しかし、火竜が身を潜めた場所は周囲が湖に覆われた小さな島である事が災いし、魔術師が火竜に攻撃を仕掛けるとしたら湖を渡らなければならない。しかも島の周囲は断崖絶壁のために上陸も難しく、火竜が現れた時は船の上で戦わなければならない。

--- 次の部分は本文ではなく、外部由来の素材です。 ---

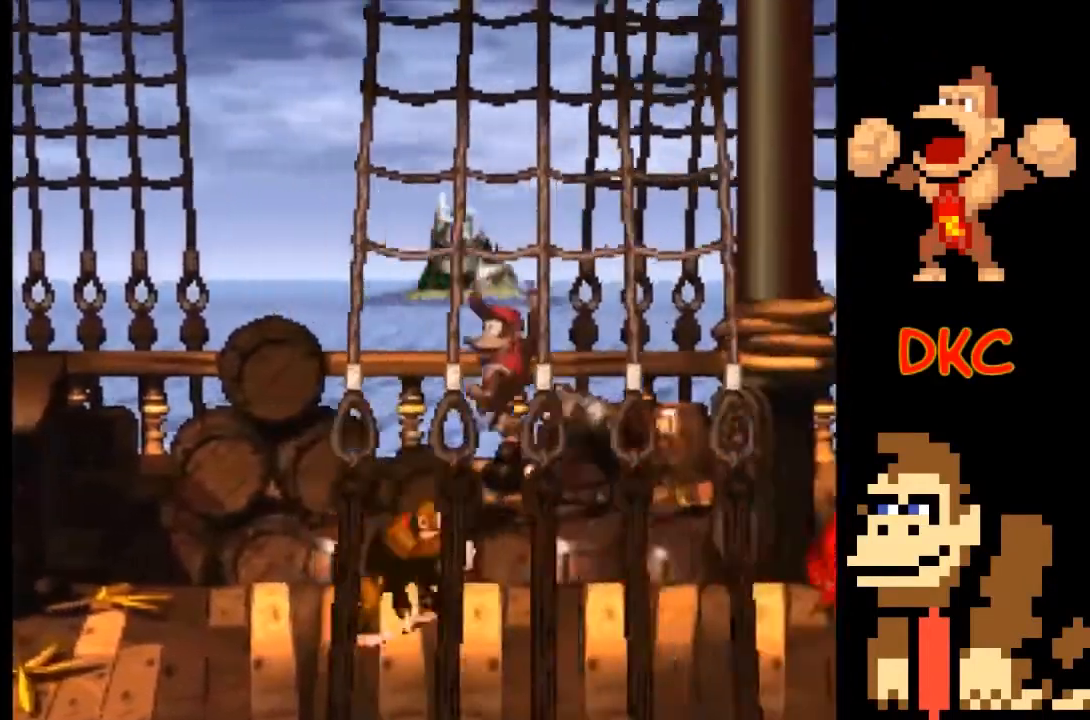
{"dt_ms": 500, "buttons": ["X"], "left_stick": "center", "right_stick": "center", "events": [[233, "left_stick", "center"]]}
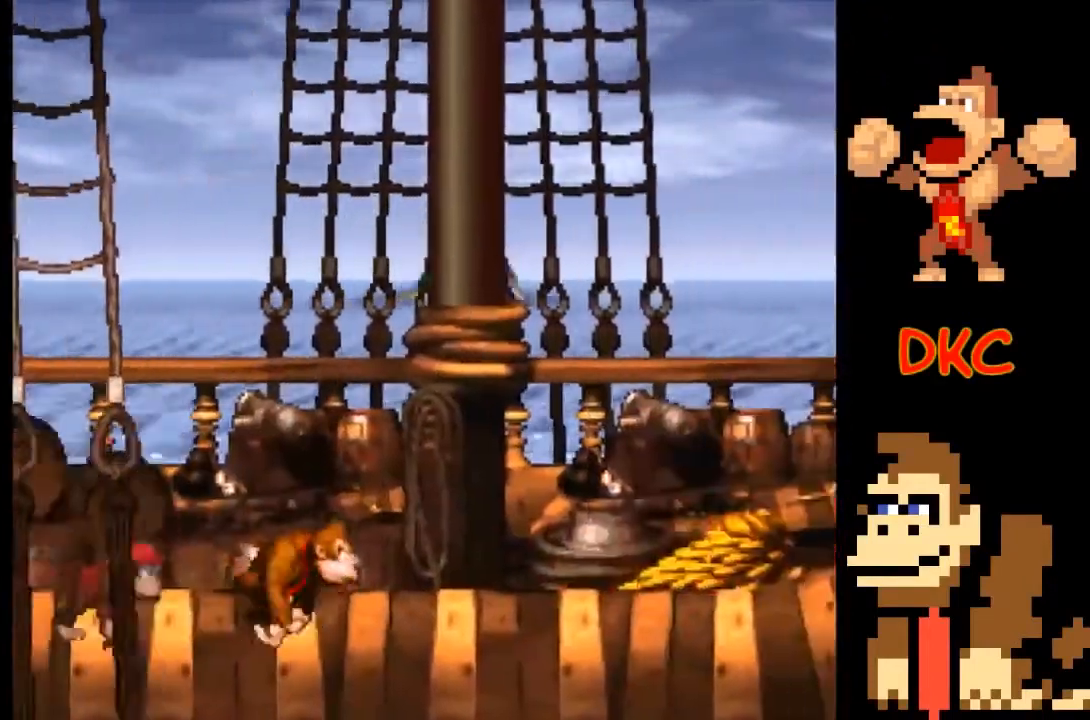
{"dt_ms": 500, "buttons": ["X"], "left_stick": "center", "right_stick": "center", "events": []}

「火竜の討伐を試みるにしても、湖の島から別の場所に引き寄せる必要があります。仮に船を用意するにしても時間が掛かり、そもそも陸地しか存在しない我々の国では造船技術が乏しく、大きな船も作り出す事が出来ません。ましてや船を運び込む手段もない以上、やはり火竜を島から別の場所に誘導しなければ戦う事も難しいでしょう」

「そうか……お主でも何とかできないのか?」

「……私が数十年の時を費やして会得した最上級魔法ならば火竜の隠れ住む島を吹き飛ばす事は出来るでしょう。しかし、その魔法を使うと私は1日は意識を奪われます。最上級魔法が使う時が来るとすれば火竜に止めを刺すときだけだと考えています」

「最上級魔法か……お主、あの魔法は寿命を縮めるから二度と使用はしないと言っていたではないか」

「火竜の命と引き換えならば私の寿命など大きな問題ではありません」

「ならぬ、ならぬぞマドウよ……お主が死ねば、誰がアルトを守るのだ……!!」



マドウの言葉に国王は反対を示し、口元に血を流しながらもマドウに縋りつく。そんな国王にマドウは驚き、彼を落ち着かせようとするが国王は頼み込む。



「どうか、生き抜いてくれマドウよ……余の死後、アルトを守れるのはお前だけだ……」

「国王様……」

「本来ならば王位の継承を受け継げる年齢まで行きたいが、もう余には時間はない……仮に余が死ねばきっと奴が姿を現すだろう。そして既にこの城内にも奴に取り込まれた人間もおるはず」

「奴……まさか、オルガノの事ですか?」

「その通りじゃ……奴が王位に継ぐ事だけは何としても阻止しなければならん。何としても……うぐ、げほっ!!」

「国王様!!」



国王は血反吐を吐くと意識を失ったのか、動かなくなってしまう。その様子を見てマドウは慌てて薬剤師を呼びつけた――





――結果から言えば国王は興奮しすぎたせいで身体が悪化したらしく、もう数日は目を覚まさないだろうと薬剤師は診断した。その報告を受けてマドウはしばらくの間は国王の代理として取り仕切る事になったが、火竜の討伐の件以外にもアルト王子の王位継承の問題に悩まされる事になった。